= About this exercise =
In the summary on fish exports from Cambodia, what is the country's yearly inland fisheries catch?

= Excerpt to read =
[Start of section]

Monday, November 01, 2004

Fish Exports from Cambodia

Summary

Fisheries play a vital role in supporting rural livelihoods throughout Cambodia, but especially around the Tonle Sap (Great Lake) area where more than one million people depend on the fisheries sector for employment, income, and food security. With large surpluses of fish caught during peak fishing periods, fish trade and export is critical to income growth in the sector. Presently, fresh and processed fish are traded widely within Cambodia, exported in significant quantities to neighbouring countries, and in some instances exported to more distant markets. However, beyond this general picture, much remains unclear about fish marketing and export.

With an inland fisheries catch of more than 400,000 tonnes per year, Cambodia’s fisheries sector has been targeted as an important sector for export promotion. This promotion is occurring within the context of broader regional and international trade agreements, namely the ASEAN Free Trade Agreement and World Trade Organisation accession. While regional and international market integration is intended to spur “pro-poor” trade, to be effective, market integration and trade efficiencies will also need to be improved domestically, especially within and from rural areas.

[End of section]

= Provided records =

[Start of section]

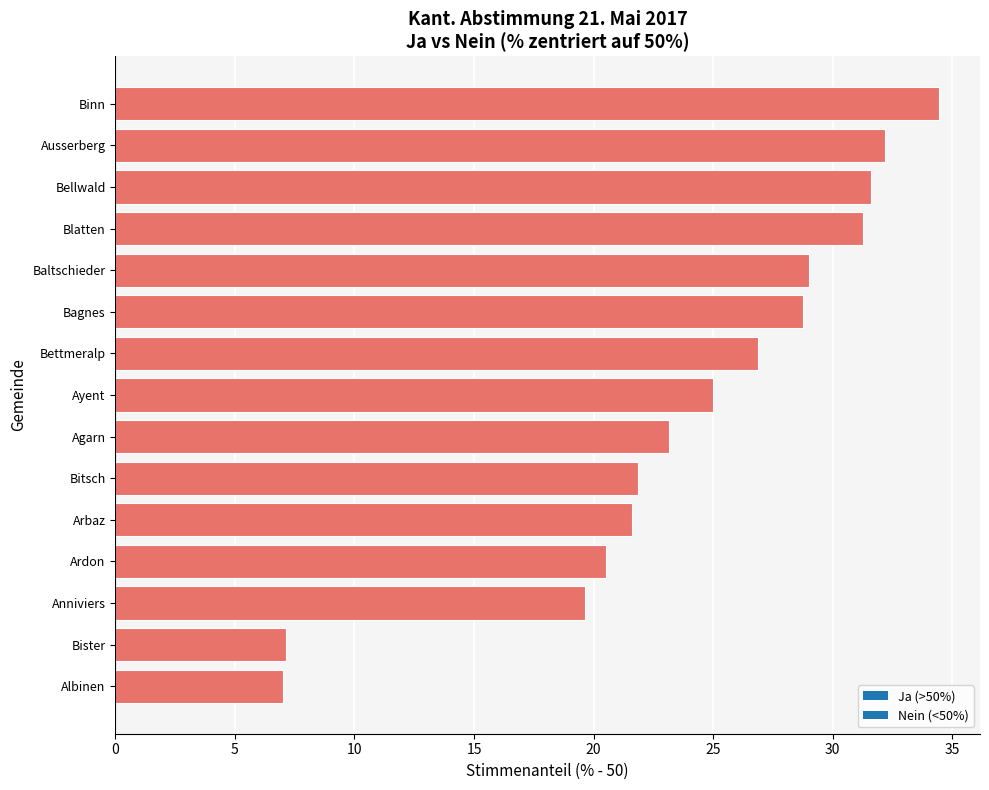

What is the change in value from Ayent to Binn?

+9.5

[End of section]
[Start of section]

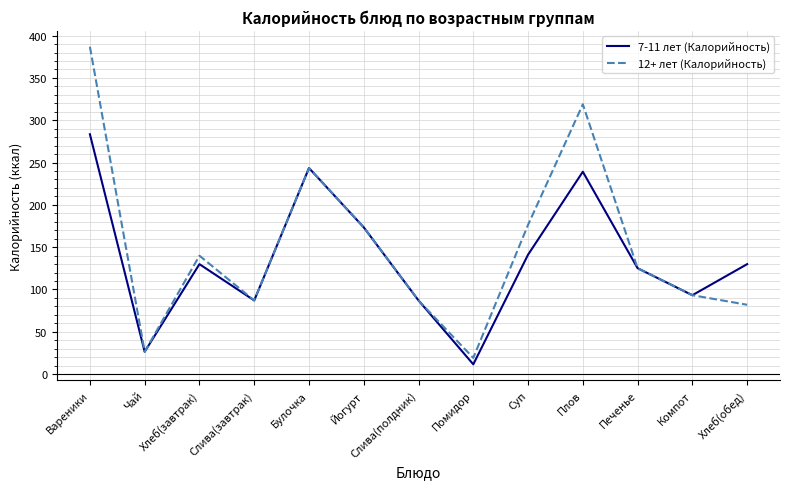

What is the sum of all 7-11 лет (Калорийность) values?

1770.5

[End of section]

= Response =
More than 400,000 tonnes per year.